▶ ABOUT THIS EXERCISE: Rewrite the lines below, changing every "ping pong" to "table tennis" and keeping all other text the same.

(EXERCISE MATERIAL)

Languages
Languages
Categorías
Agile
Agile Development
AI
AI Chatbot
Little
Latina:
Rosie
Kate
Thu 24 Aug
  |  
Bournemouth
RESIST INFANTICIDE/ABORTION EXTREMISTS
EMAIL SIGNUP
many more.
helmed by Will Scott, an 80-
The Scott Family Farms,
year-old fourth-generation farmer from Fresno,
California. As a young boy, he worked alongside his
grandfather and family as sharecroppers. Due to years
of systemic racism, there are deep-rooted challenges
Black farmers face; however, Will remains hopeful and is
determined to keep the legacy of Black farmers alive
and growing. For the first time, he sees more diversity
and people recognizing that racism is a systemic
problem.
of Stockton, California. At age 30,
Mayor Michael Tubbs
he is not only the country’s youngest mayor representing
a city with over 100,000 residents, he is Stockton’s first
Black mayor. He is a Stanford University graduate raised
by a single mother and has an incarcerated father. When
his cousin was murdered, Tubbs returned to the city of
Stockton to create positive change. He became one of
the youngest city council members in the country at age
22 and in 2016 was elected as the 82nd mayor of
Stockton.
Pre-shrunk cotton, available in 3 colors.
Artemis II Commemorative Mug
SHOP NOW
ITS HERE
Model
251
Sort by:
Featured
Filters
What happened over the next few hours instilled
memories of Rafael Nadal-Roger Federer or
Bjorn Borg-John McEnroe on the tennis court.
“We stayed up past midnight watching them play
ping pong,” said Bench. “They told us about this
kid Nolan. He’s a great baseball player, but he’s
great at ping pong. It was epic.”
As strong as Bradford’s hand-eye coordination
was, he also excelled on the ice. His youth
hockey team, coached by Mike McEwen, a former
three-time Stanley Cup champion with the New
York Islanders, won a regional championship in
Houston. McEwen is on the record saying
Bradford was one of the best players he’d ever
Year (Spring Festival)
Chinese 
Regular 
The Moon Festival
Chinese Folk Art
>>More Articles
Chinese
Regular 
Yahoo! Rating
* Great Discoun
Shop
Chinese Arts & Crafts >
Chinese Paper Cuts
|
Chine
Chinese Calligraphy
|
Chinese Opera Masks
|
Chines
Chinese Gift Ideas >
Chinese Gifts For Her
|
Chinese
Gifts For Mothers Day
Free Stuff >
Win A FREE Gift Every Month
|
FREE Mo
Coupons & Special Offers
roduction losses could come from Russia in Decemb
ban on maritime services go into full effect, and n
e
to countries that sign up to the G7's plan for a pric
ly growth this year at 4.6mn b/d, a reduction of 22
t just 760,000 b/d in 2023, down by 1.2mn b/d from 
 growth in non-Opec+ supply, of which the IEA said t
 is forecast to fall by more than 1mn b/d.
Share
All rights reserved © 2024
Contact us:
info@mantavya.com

(End EXERCISE MATERIAL)

▶ FINISHED TASK:
Languages
Languages
Categorías
Agile
Agile Development
AI
AI Chatbot
Little
Latina:
Rosie
Kate
Thu 24 Aug
  |  
Bournemouth
RESIST INFANTICIDE/ABORTION EXTREMISTS
EMAIL SIGNUP
many more.
helmed by Will Scott, an 80-
The Scott Family Farms,
year-old fourth-generation farmer from Fresno,
California. As a young boy, he worked alongside his
grandfather and family as sharecroppers. Due to years
of systemic racism, there are deep-rooted challenges
Black farmers face; however, Will remains hopeful and is
determined to keep the legacy of Black farmers alive
and growing. For the first time, he sees more diversity
and people recognizing that racism is a systemic
problem.
of Stockton, California. At age 30,
Mayor Michael Tubbs
he is not only the country’s youngest mayor representing
a city with over 100,000 residents, he is Stockton’s first
Black mayor. He is a Stanford University graduate raised
by a single mother and has an incarcerated father. When
his cousin was murdered, Tubbs returned to the city of
Stockton to create positive change. He became one of
the youngest city council members in the country at age
22 and in 2016 was elected as the 82nd mayor of
Stockton.
Pre-shrunk cotton, available in 3 colors.
Artemis II Commemorative Mug
SHOP NOW
ITS HERE
Model
251
Sort by:
Featured
Filters
What happened over the next few hours instilled
memories of Rafael Nadal-Roger Federer or
Bjorn Borg-John McEnroe on the tennis court.
“We stayed up past midnight watching them play
table tennis,” said Bench. “They told us about this
kid Nolan. He’s a great baseball player, but he’s
great at table tennis. It was epic.”
As strong as Bradford’s hand-eye coordination
was, he also excelled on the ice. His youth
hockey team, coached by Mike McEwen, a former
three-time Stanley Cup champion with the New
York Islanders, won a regional championship in
Houston. McEwen is on the record saying
Bradford was one of the best players he’d ever
Year (Spring Festival)
Chinese 
Regular 
The Moon Festival
Chinese Folk Art
>>More Articles
Chinese
Regular 
Yahoo! Rating
* Great Discoun
Shop
Chinese Arts & Crafts >
Chinese Paper Cuts
|
Chine
Chinese Calligraphy
|
Chinese Opera Masks
|
Chines
Chinese Gift Ideas >
Chinese Gifts For Her
|
Chinese
Gifts For Mothers Day
Free Stuff >
Win A FREE Gift Every Month
|
FREE Mo
Coupons & Special Offers
roduction losses could come from Russia in Decemb
ban on maritime services go into full effect, and n
e
to countries that sign up to the G7's plan for a pric
ly growth this year at 4.6mn b/d, a reduction of 22
t just 760,000 b/d in 2023, down by 1.2mn b/d from 
 growth in non-Opec+ supply, of which the IEA said t
 is forecast to fall by more than 1mn b/d.
Share
All rights reserved © 2024
Contact us:
info@mantavya.com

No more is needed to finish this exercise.